Stays weren’t just for for grown women.  Babies were put in unconstructed ones made of coarse fabric very young.  Providing support for their weak little spines may have been less important than accustoming them to wearing a garment that would become increasingly confining as they grew.  Little girls soon graduated to smaller versions of the form-molding garments and  were expected to wear them practically all the time because being laced up was supposed to convey a sense of modesty.  At least that was the advice of male authors of well-known guides to female behavior.  Because the stays held up the rib cage, the wearer’s ability to change the position of the torso was quite difficult.  In this illustration of a girl reading, she is so engrossed in a book that she forgets to maintain a good seated posture.  But she isn’t slumping.  Her torso is tilted over her lap and her shoulders are rounded, but her back looks straight, because the abdominal muscles cannot sag or collapse.  Wearing stays was only one aspect of a demanding “curriculum”  to manage the body.  This aspect of eighteenth-century education, which combined best medical practice, contemporary notions of beauty, and social aspiration to participate in fashionable society, finds expression in a book famous in the history of medicine, Nicolas Andry de Bois-Regard’s Orthopedia or the Art of Correcting and Preventing Deformities in Children  (1741).  d’Andry, who was the dean of the faculty of medicine in Paris, argued that a normal healthy body can develops deformities when its natural symmetry is compromised by civilized life.  (The previous illustration and all that follow are from Cotsen’s copy of the first edition of the English translation of 1744).

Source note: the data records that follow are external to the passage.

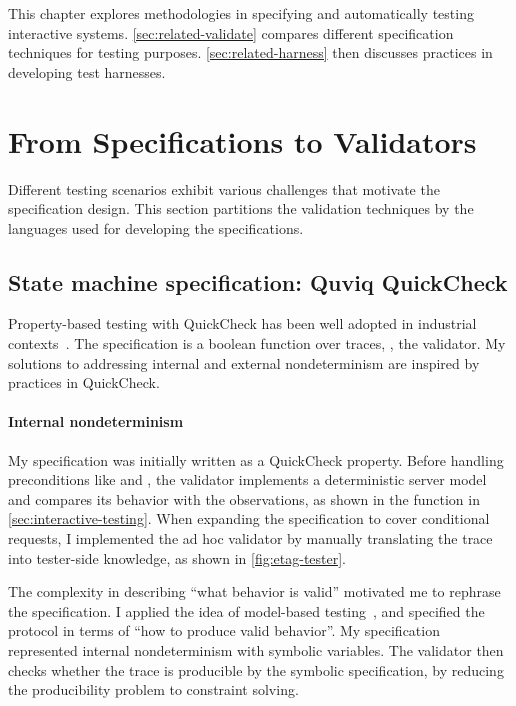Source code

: This chapter explores methodologies in specifying and automatically testing
interactive systems.
\autoref{sec:related-validate} compares different specification
techniques for testing purposes.
\autoref{sec:related-harness} then discusses practices in developing test
harnesses.

\section{From Specifications to Validators}
\label{sec:related-validate}

Different testing scenarios exhibit various challenges that motivate the
specification design.  This section partitions the validation techniques by the
languages used for developing the specifications.

\subsection{State machine specification: Quviq QuickCheck}
Property-based testing with QuickCheck has been well adopted in industrial
contexts~\cite{Hughes2016}.  The specification is a boolean function over traces,
\ie, the validator.  My solutions to addressing internal and external
nondeterminism are inspired by practices in QuickCheck.

\paragraph{Internal nondeterminism}
My \http specification was initially written as a QuickCheck property.  Before
handling preconditions like  and , the
validator implements a deterministic server model and compares its behavior with
the observations, as shown in the  function in
\autoref{sec:interactive-testing}.  When expanding the specification to cover
conditional requests, I implemented the ad hoc validator by manually translating
the trace into tester-side knowledge, as shown in \autoref{fig:etag-tester}.

The complexity in describing ``what behavior is valid'' motivated me to rephrase
the specification.  I applied the idea of model-based
testing~\cite{broy2005model}, and specified the protocol in terms of ``how to
produce valid behavior''.  My specification represented internal nondeterminism
with symbolic variables.  The validator then checks whether the trace is
producible by the symbolic specification, by reducing the producibility problem
to constraint solving.

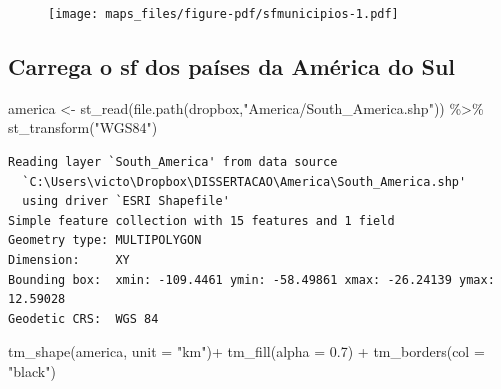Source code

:\documentclass[
  letterpaper,
  DIV=11,
  numbers=noendperiod]{scrartcl}
\newenvironment{Shaded}{\begin{snugshade}}{\end{snugshade}}
\newcommand{\AttributeTok}[1]{\textcolor[rgb]{0.40,0.45,0.13}{#1}}
\newcommand{\FloatTok}[1]{\textcolor[rgb]{0.68,0.00,0.00}{#1}}
\newcommand{\FunctionTok}[1]{\textcolor[rgb]{0.28,0.35,0.67}{#1}}
\newcommand{\NormalTok}[1]{\textcolor[rgb]{0.00,0.23,0.31}{#1}}
\newcommand{\OtherTok}[1]{\textcolor[rgb]{0.00,0.23,0.31}{#1}}
\newcommand{\SpecialCharTok}[1]{\textcolor[rgb]{0.37,0.37,0.37}{#1}}
\newcommand{\StringTok}[1]{\textcolor[rgb]{0.13,0.47,0.30}{#1}}
\begin{document}
\begin{figure}[H]

{\centering \texttt{[image: maps\_files/figure-pdf/sfmunicipios-1.pdf]}

}

\end{figure}

\hypertarget{carrega-o-sf-dos-pauxedses-da-amuxe9rica-do-sul}{%
\subsection{Carrega o sf dos países da América do
Sul}\label{carrega-o-sf-dos-pauxedses-da-amuxe9rica-do-sul}}

\begin{Shaded}
\begin{Highlighting}[]
\NormalTok{america }\OtherTok{\textless{}{-}} \FunctionTok{st\_read}\NormalTok{(}\FunctionTok{file.path}\NormalTok{(dropbox,}\StringTok{"America/South\_America.shp"}\NormalTok{)) }\SpecialCharTok{\%\textgreater{}\%} 
  \FunctionTok{st\_transform}\NormalTok{(}\StringTok{"WGS84"}\NormalTok{)}
\end{Highlighting}
\end{Shaded}

\begin{verbatim}
Reading layer `South_America' from data source 
  `C:\Users\victo\Dropbox\DISSERTACAO\America\South_America.shp' 
  using driver `ESRI Shapefile'
Simple feature collection with 15 features and 1 field
Geometry type: MULTIPOLYGON
Dimension:     XY
Bounding box:  xmin: -109.4461 ymin: -58.49861 xmax: -26.24139 ymax: 12.59028
Geodetic CRS:  WGS 84
\end{verbatim}

\begin{Shaded}
\begin{Highlighting}[]
\FunctionTok{tm\_shape}\NormalTok{(america, }\AttributeTok{unit =} \StringTok{"km"}\NormalTok{)}\SpecialCharTok{+}
  \FunctionTok{tm\_fill}\NormalTok{(}\AttributeTok{alpha =} \FloatTok{0.7}\NormalTok{) }\SpecialCharTok{+} 
  \FunctionTok{tm\_borders}\NormalTok{(}\AttributeTok{col =} \StringTok{"black"}\NormalTok{)}
\end{Highlighting}
\end{Shaded}
\end{document}
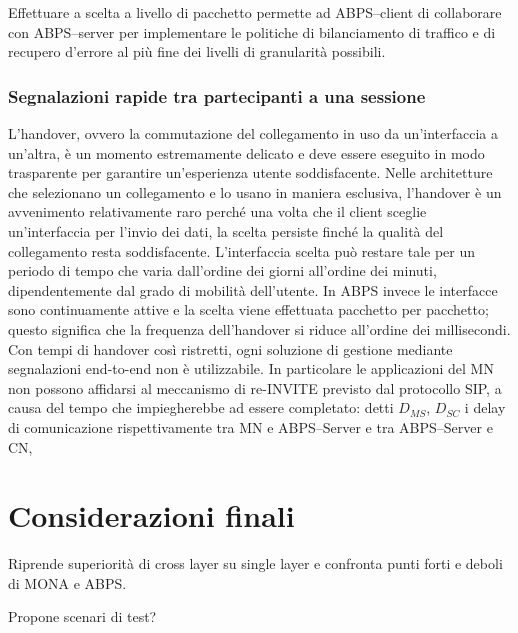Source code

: \documentclass[12pt,a4paper,openright,twoside]{book}
\begin{document}
Effettuare a scelta a livello di pacchetto permette ad ABPS--client di
collaborare con ABPS--server per implementare le politiche di
bilanciamento di traffico e di recupero d'errore al più fine dei
livelli di granularità possibili.

\subsection{Segnalazioni rapide tra partecipanti a una sessione}
L'handover, ovvero la commutazione del collegamento in uso da
un'interfaccia a un'altra, è un momento estremamente delicato e deve
essere eseguito in modo trasparente per garantire un'esperienza utente
soddisfacente. Nelle architetture che selezionano un collegamento e lo
usano in maniera esclusiva, l'handover è un avvenimento relativamente
raro perché una volta che il client sceglie un'interfaccia per l'invio
dei dati, la scelta persiste finché la qualità del collegamento resta
soddisfacente. L'interfaccia scelta può restare tale per un periodo di
tempo che varia dall'ordine dei giorni all'ordine dei minuti,
dipendentemente dal grado di mobilità dell'utente. In ABPS invece le
interfacce sono continuamente attive e la scelta viene effettuata
pacchetto per pacchetto; questo significa che la frequenza
dell'handover si riduce all'ordine dei millisecondi. Con tempi di
handover così ristretti, ogni soluzione di gestione mediante
segnalazioni end-to-end non è utilizzabile. In particolare le
applicazioni del MN non possono affidarsi al meccanismo di re-INVITE
previsto dal protocollo SIP, a causa del tempo che impiegherebbe ad
essere completato: detti $D_{MS}$, $D_{SC}$ i delay di comunicazione
rispettivamente tra MN e ABPS--Server e tra ABPS--Server e CN,


\clearpage{\pagestyle{empty}\cleardoublepage}


\chapter{Considerazioni finali}
Riprende superiorità di cross layer su single layer e confronta punti
forti e deboli di MONA e ABPS.

Propone scenari di test?

\clearpage{\pagestyle{empty}\cleardoublepage}


\end{document}
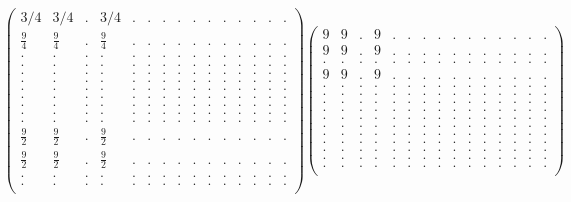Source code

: \documentclass[12pt,a4paper]{amsart}
\begin{document}
\begin{align*}
\left(\begin{array}{rrrrrrrrrrrrrrr}%
3/4&3/4&.&3/4&.&.&.&.&.&.&.&.&.&.&.\\%
\frac{9}{4}&\frac{9}{4}&.&\frac{9}{4}&.&.&.&.&.&.&.&.&.&.&.\\%
.&.&.&.&.&.&.&.&.&.&.&.&.&.&.\\%
.&.&.&.&.&.&.&.&.&.&.&.&.&.&.\\%
.&.&.&.&.&.&.&.&.&.&.&.&.&.&.\\%
.&.&.&.&.&.&.&.&.&.&.&.&.&.&.\\%
.&.&.&.&.&.&.&.&.&.&.&.&.&.&.\\%
.&.&.&.&.&.&.&.&.&.&.&.&.&.&.\\%
.&.&.&.&.&.&.&.&.&.&.&.&.&.&.\\%
.&.&.&.&.&.&.&.&.&.&.&.&.&.&.\\%
.&.&.&.&.&.&.&.&.&.&.&.&.&.&.\\%
\frac{9}{2}&\frac{9}{2}&.&\frac{9}{2}&.&.&.&.&.&.&.&.&.&.&.\\%
\frac{9}{2}&\frac{9}{2}&.&\frac{9}{2}&.&.&.&.&.&.&.&.&.&.&.\\%
.&.&.&.&.&.&.&.&.&.&.&.&.&.&.\\%
.&.&.&.&.&.&.&.&.&.&.&.&.&.&.\\%
\end{array}\right)%
\left(\begin{array}{rrrrrrrrrrrrrrr}%
9&9&.&9&.&.&.&.&.&.&.&.&.&.&.\\%
9&9&.&9&.&.&.&.&.&.&.&.&.&.&.\\%
.&.&.&.&.&.&.&.&.&.&.&.&.&.&.\\%
9&9&.&9&.&.&.&.&.&.&.&.&.&.&.\\%
.&.&.&.&.&.&.&.&.&.&.&.&.&.&.\\%
.&.&.&.&.&.&.&.&.&.&.&.&.&.&.\\%
.&.&.&.&.&.&.&.&.&.&.&.&.&.&.\\%
.&.&.&.&.&.&.&.&.&.&.&.&.&.&.\\%
.&.&.&.&.&.&.&.&.&.&.&.&.&.&.\\%
.&.&.&.&.&.&.&.&.&.&.&.&.&.&.\\%
.&.&.&.&.&.&.&.&.&.&.&.&.&.&.\\%
.&.&.&.&.&.&.&.&.&.&.&.&.&.&.\\%
.&.&.&.&.&.&.&.&.&.&.&.&.&.&.\\%
.&.&.&.&.&.&.&.&.&.&.&.&.&.&.\\%
.&.&.&.&.&.&.&.&.&.&.&.&.&.&.\\%
\end{array}\right)%
\end{align*}
\end{document}

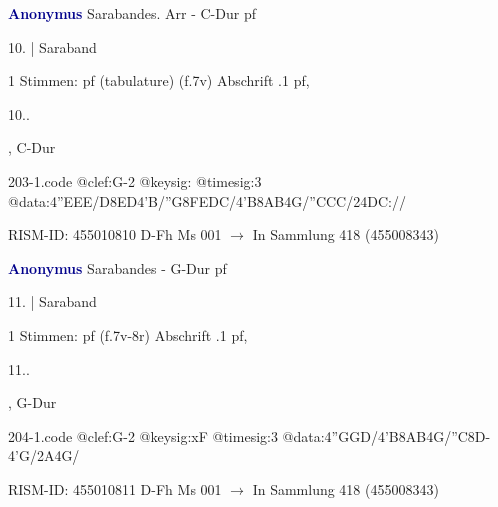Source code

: \documentclass[twocolumn]{book}
\begin{document}
\newline \par \vspace{7pt} \textcolor{darkblue}{\textbf{Anonymus  }}
\newline Sarabandes. Arr - C-Dur
\newline pf
\newline \begin{itshape}[f.7v, at left:] 10. | Saraband\end{itshape} 
\newline \textcolor{darkblue}{}  1 Stimmen: pf (tabulature)  (f.7v)
\newline Abschrift
.1  pf, \begin{itshape}10..\end{itshape}, C-Dur  
\begin{filecontents*}{203-1.code}
@clef:G-2
@keysig:
@timesig:3
@data:4''EEE/D{8ED}4'B/''G{8FEDC}/4'B{8AB}4G/''CCC/24DC://
\end{filecontents*}
\newline
%
\newline RISM-ID: 455010810
\newline D-Fh  Ms 001
\newline $\rightarrow$ In Sammlung 418 (455008343)
      
\newline \par \vspace{7pt} \textcolor{darkblue}{\textbf{Anonymus  }}
\newline Sarabandes - G-Dur
\newline pf
\newline \begin{itshape}[f.7v, at left:] 11. | Saraband\end{itshape} 
\newline \textcolor{darkblue}{}  1 Stimmen: pf  (f.7v-8r)
\newline Abschrift
.1  pf, \begin{itshape}11..\end{itshape}, G-Dur  
\begin{filecontents*}{204-1.code}
@clef:G-2
@keysig:xF
@timesig:3
@data:4''GGD/4'B{8AB}4G/''C8D-4'G/2A4G/
\end{filecontents*}
\newline
%
\newline RISM-ID: 455010811
\newline D-Fh  Ms 001
\newline $\rightarrow$ In Sammlung 418 (455008343)
      
\end{document}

He pointed out things that sparked the process of bodily deterioration in infancy.   An ignorant nurse might lift a toddler up by the leading strings attached to the shoulders of its bodice, which allowed its heavy head to sag, strain the neck, and pull the shoulders out of alignment.  Children’s bodies could incur permanent damage when carelessly handled by adults playing infant amusements with them.  One of the most dangerous was one  called “going to visit grandfather”  in which the adult would  lift the child by its neck and swung it around, putting the spine at risk of dislocation.Furniture could be responsible for deforming children’s bodies.  The school boy below is writing on a surface that is too low, so he hunches over his work.  The other boy to his right is eating at a table that is too high, so he scrunches up his shoulders.When d’Andry talks about deformations of girls’ bodies, it is more difficult to determine i the relative importance of legitimate medical concerns, contemporary standards of beauty, and fashion, which strives to display the female body’s perfections.  The chest is the most beautiful part of the body, according to d’Andry, so he placed considerable emphasis on the proper training  of the thorax, or middle back, the arms, and clavicles.  One reason for this was to keep the chest open and promote healthy lung breathing.  He recommends various manipulations and exercises, including walking with a little box balanced on the top of the head.When the desired results could not be obtained through exercise, d’Andry did not hesitate to recommend that parents require their daughters to wear the contraption below in addition to stays.Was d’Andry aware that his program of physical discipline dovetailed with the dictates of fashion, where the bodice was the focal point of a dress because of the way it set off a girl’s head, shoulders and breast?  Possibly not, because the idea of posture in the Western world has never made clear and distinct demarcations between health and beauty with respect to the body.